*** Block opens ***

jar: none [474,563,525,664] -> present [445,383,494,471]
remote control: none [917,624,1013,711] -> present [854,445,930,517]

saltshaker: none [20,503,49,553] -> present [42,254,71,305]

*** Block closes ***
*** Block opens ***

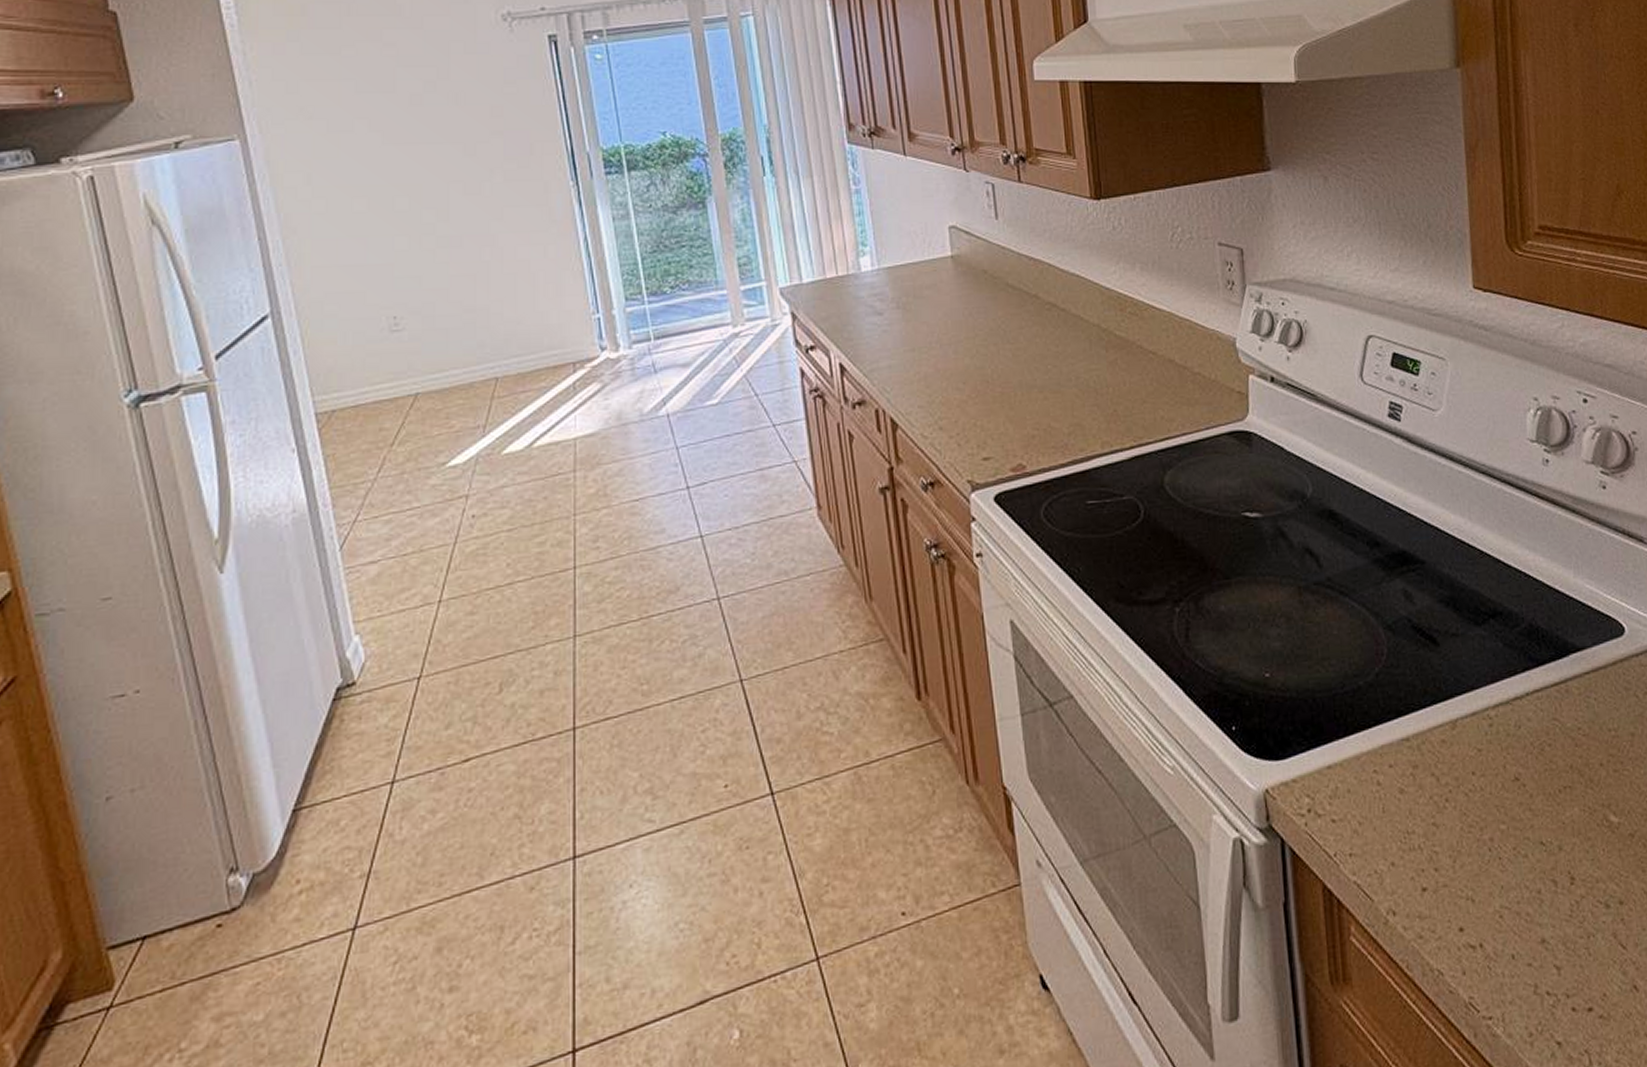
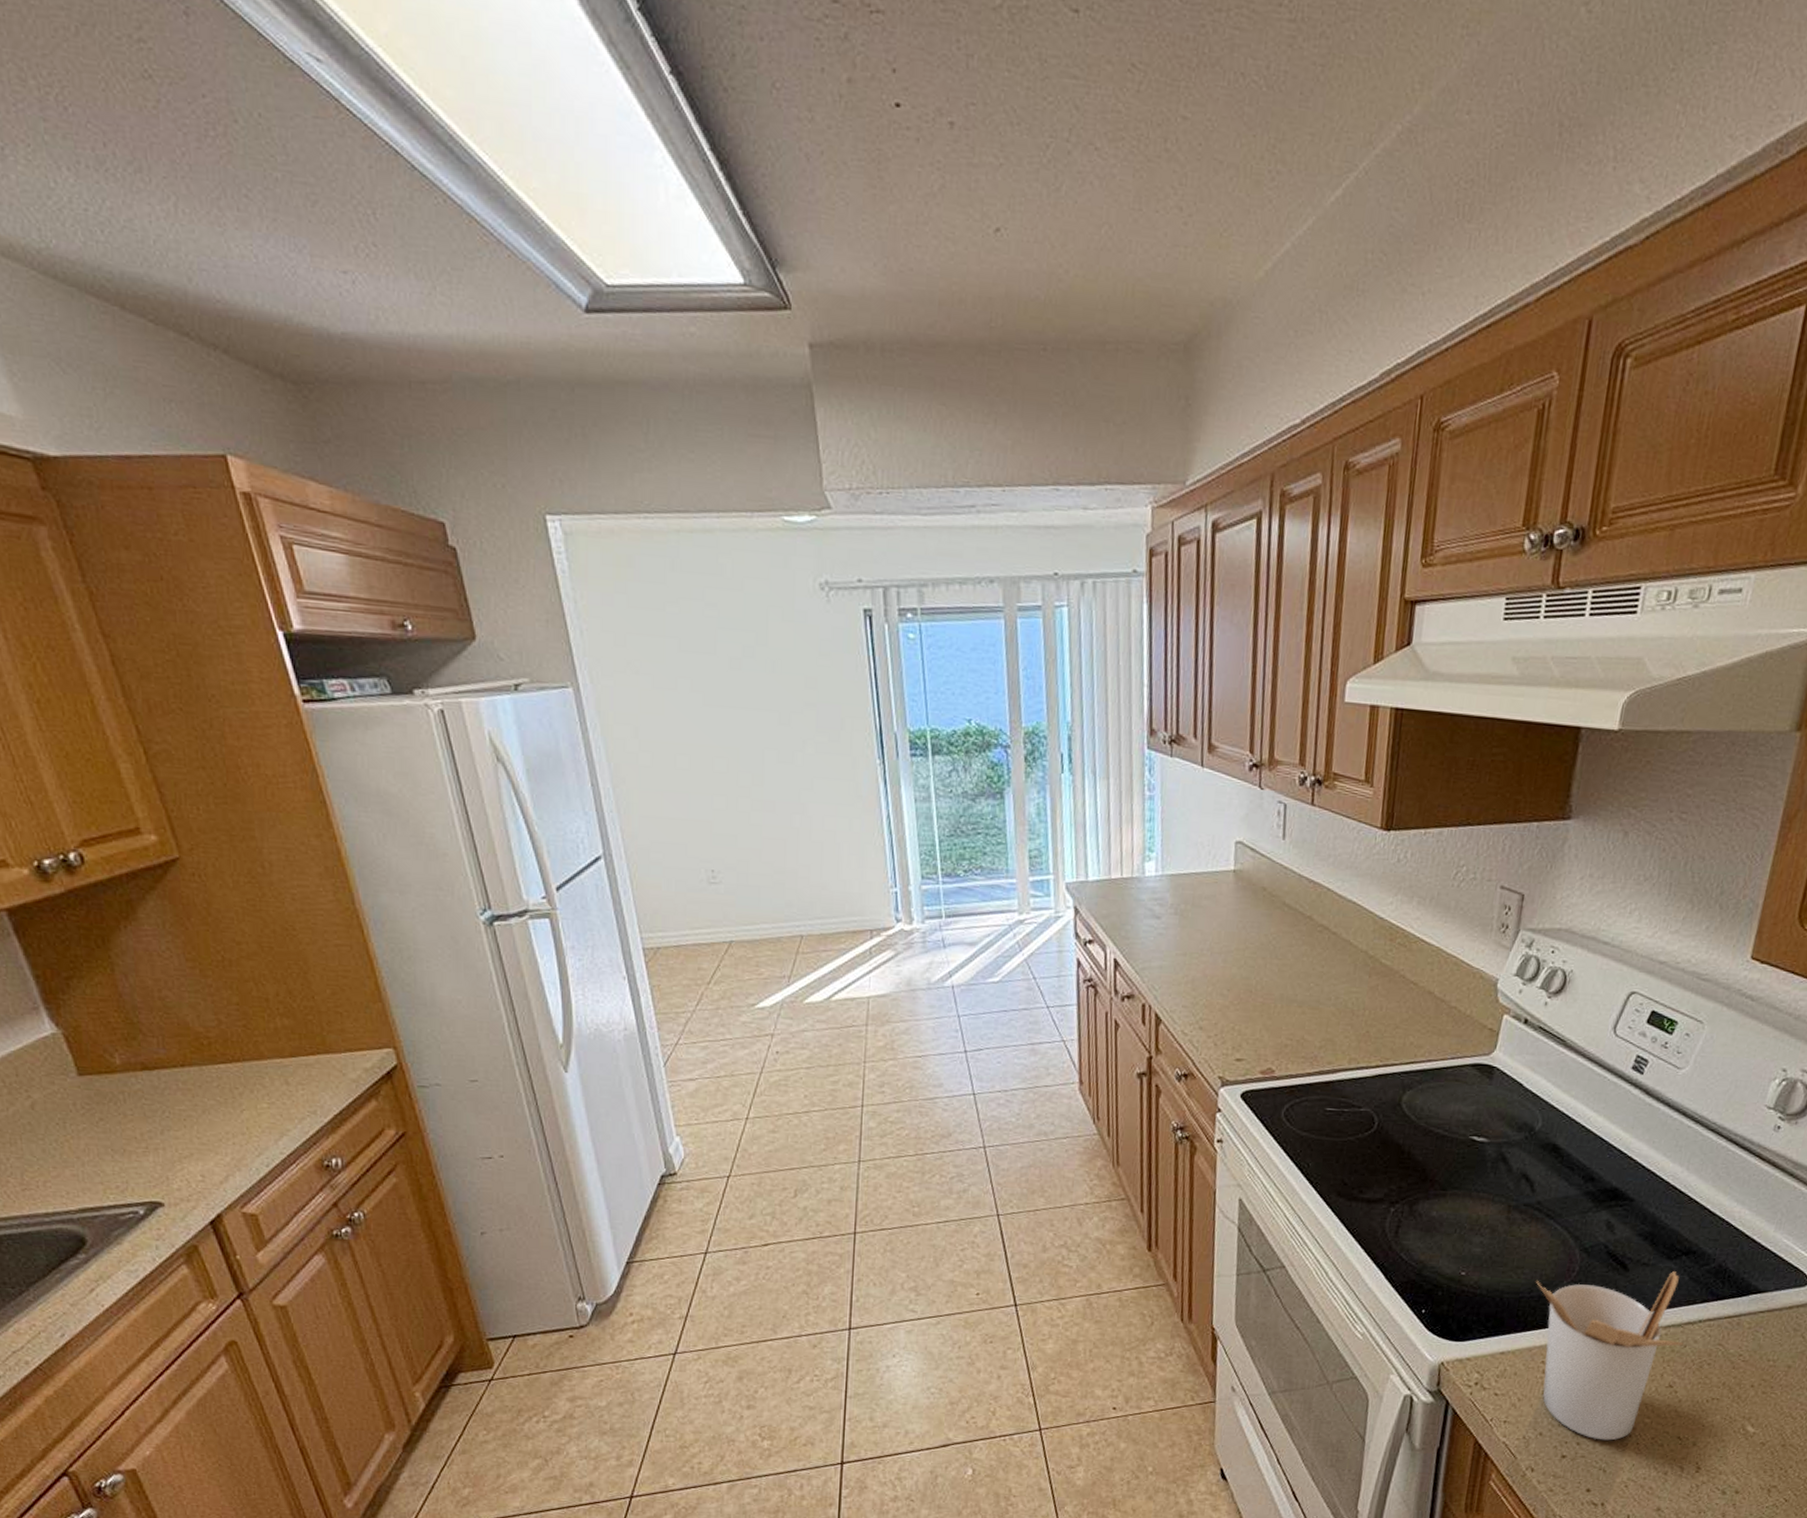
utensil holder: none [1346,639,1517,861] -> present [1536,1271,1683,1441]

*** Block closes ***
*** Block opens ***

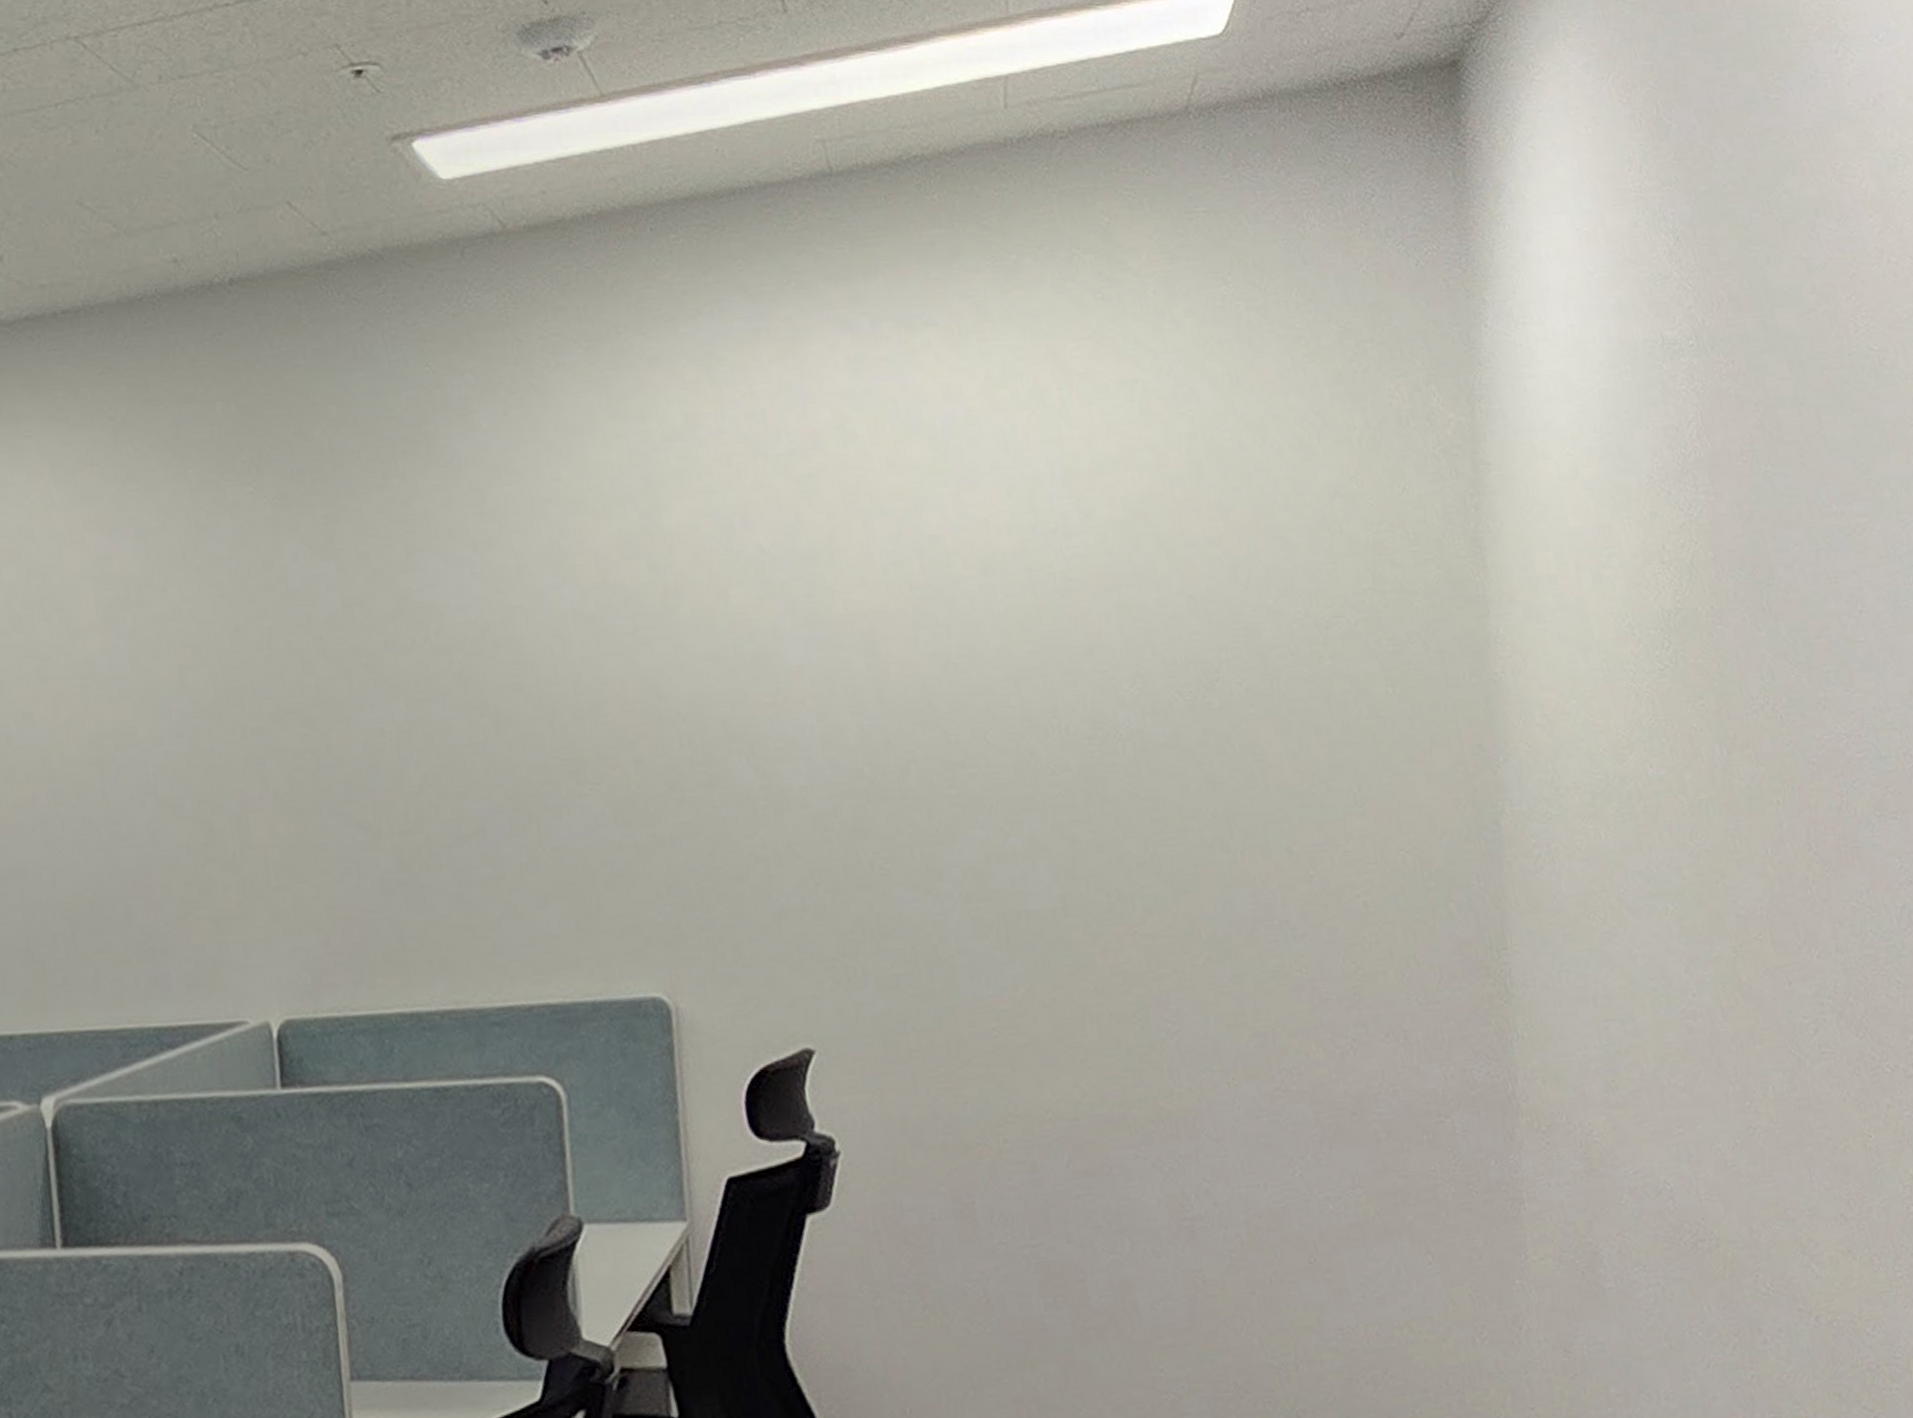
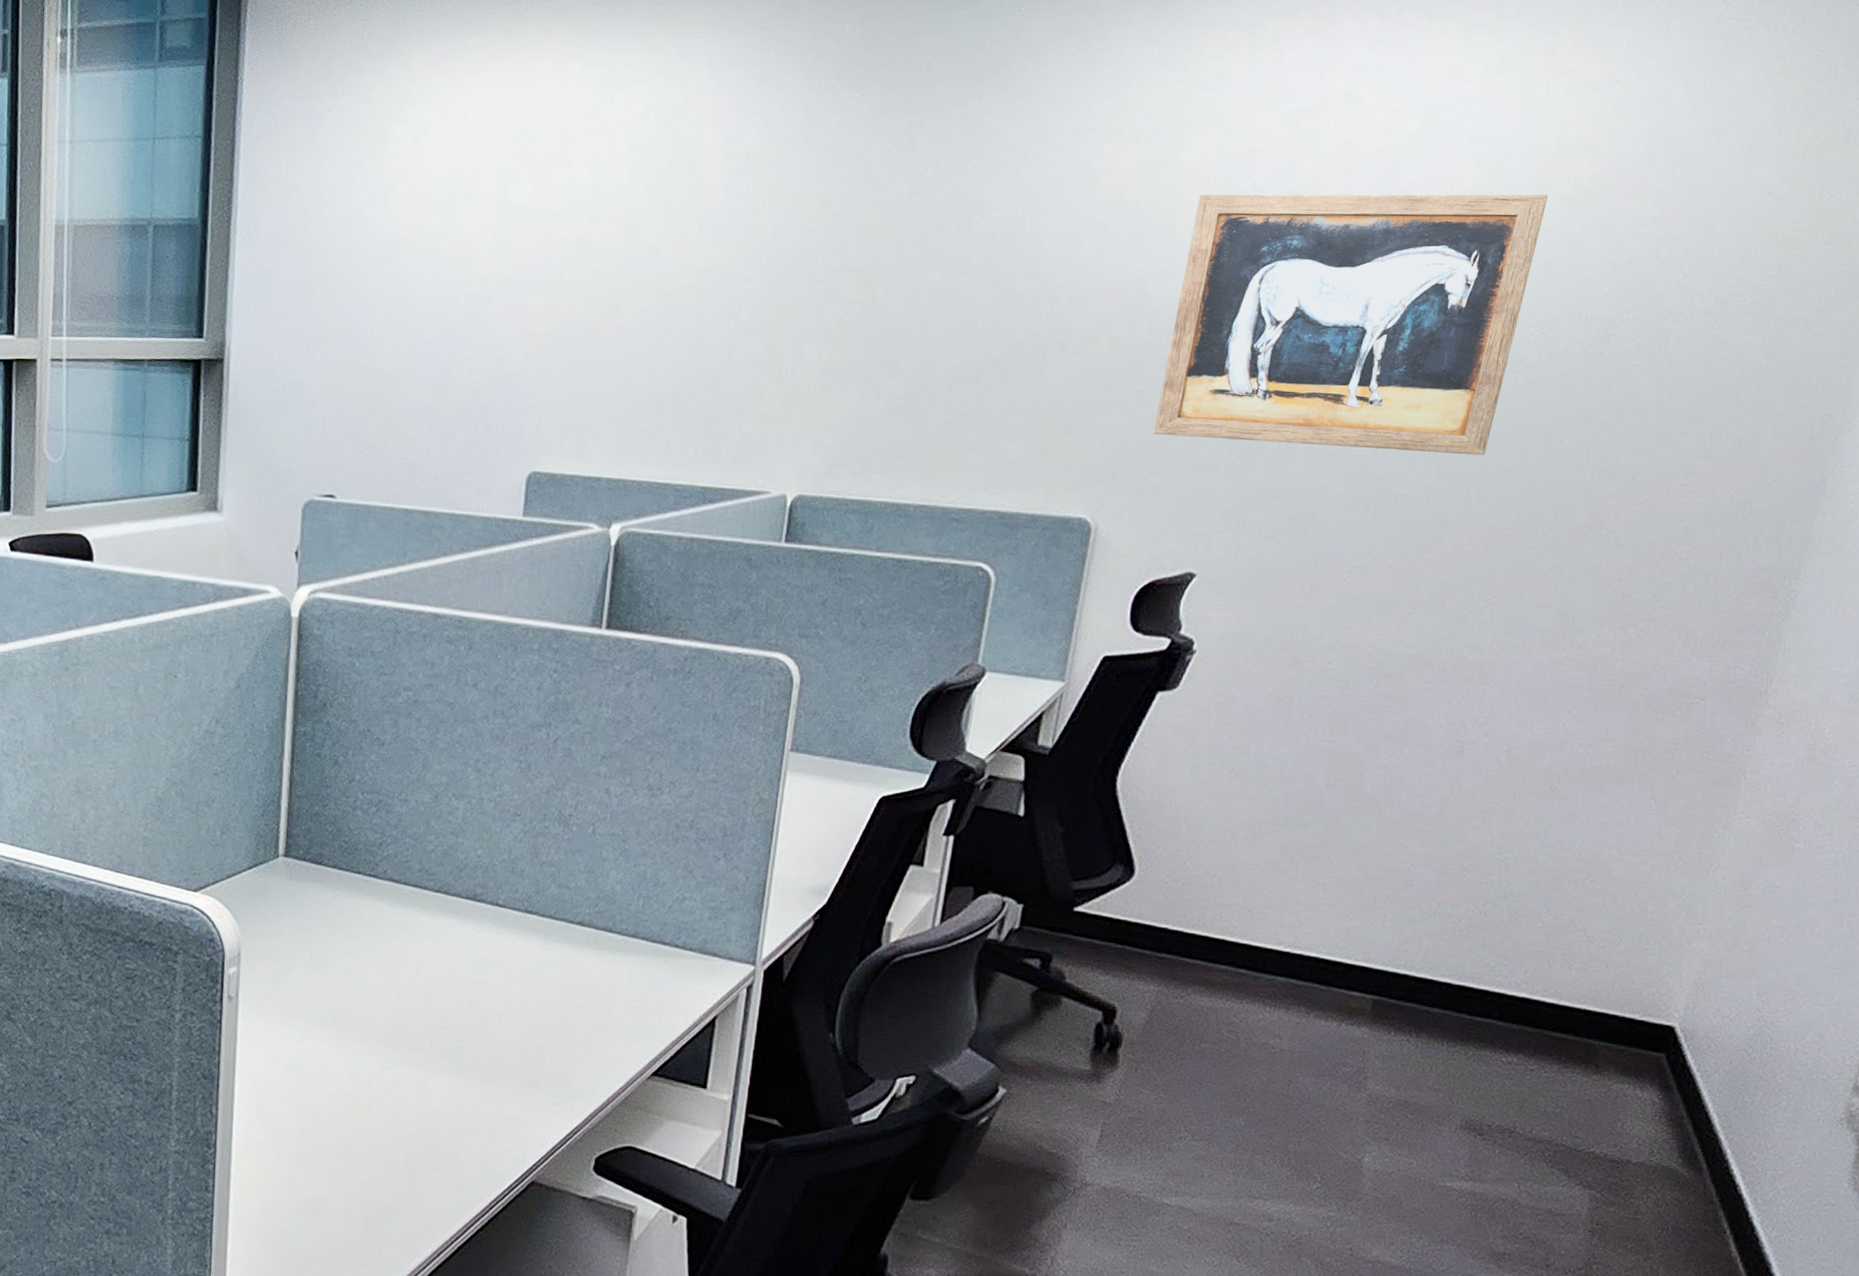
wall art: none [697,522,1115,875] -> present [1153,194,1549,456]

*** Block closes ***

**Task instructions**: From the entries above, restate word for word the lines from the line containing "jar: none [474,563,525,664]" to the line containing "saltshaker: none [20,503,49,553]", both ends included, and nothing more.

**Solution for this exercise**:
jar: none [474,563,525,664] -> present [445,383,494,471]
remote control: none [917,624,1013,711] -> present [854,445,930,517]

saltshaker: none [20,503,49,553] -> present [42,254,71,305]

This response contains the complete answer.